• _Written task_
Copy every line that follows each picture in the records below, keeping each line word for word. Leave the pictures themselves out of your answer.

• _Provided records_
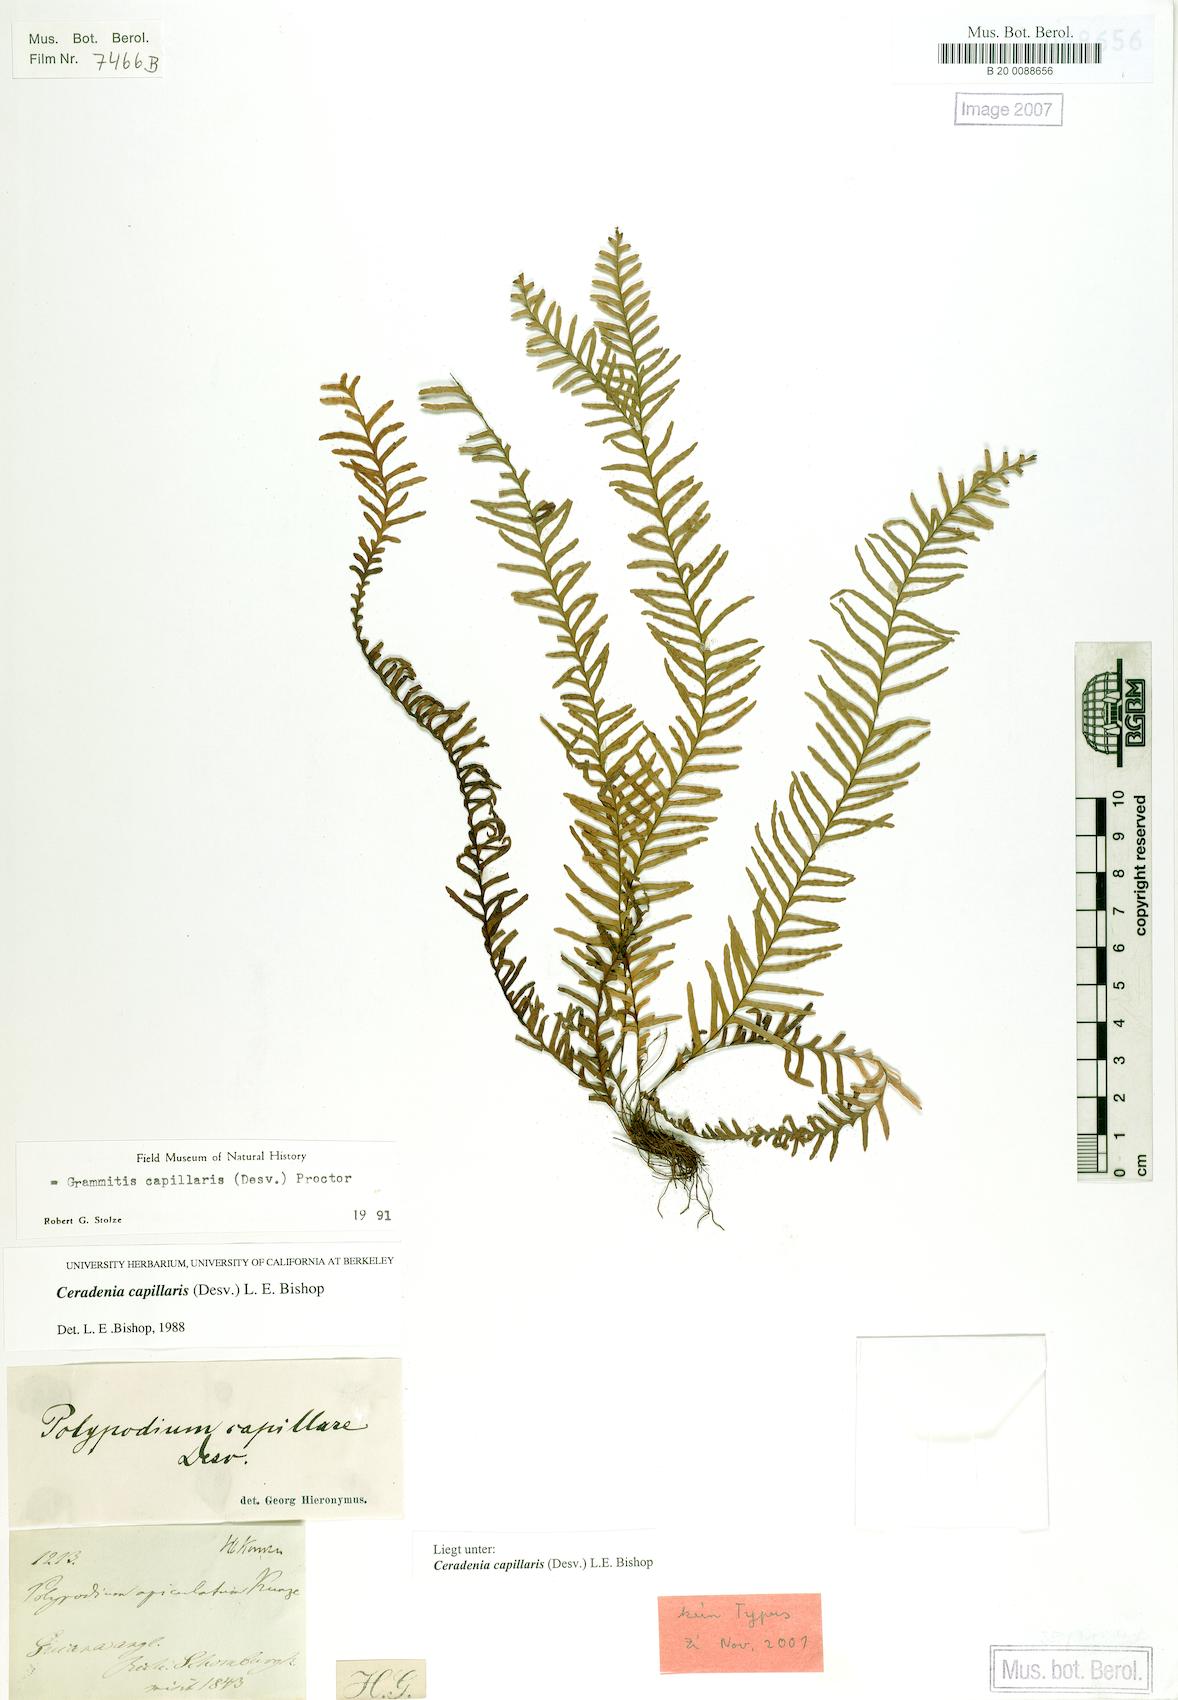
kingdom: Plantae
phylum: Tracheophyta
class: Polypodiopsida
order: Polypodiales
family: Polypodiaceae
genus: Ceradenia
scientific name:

• _In response_
kingdom: Plantae
phylum: Tracheophyta
class: Polypodiopsida
order: Polypodiales
family: Polypodiaceae
genus: Ceradenia
scientific name:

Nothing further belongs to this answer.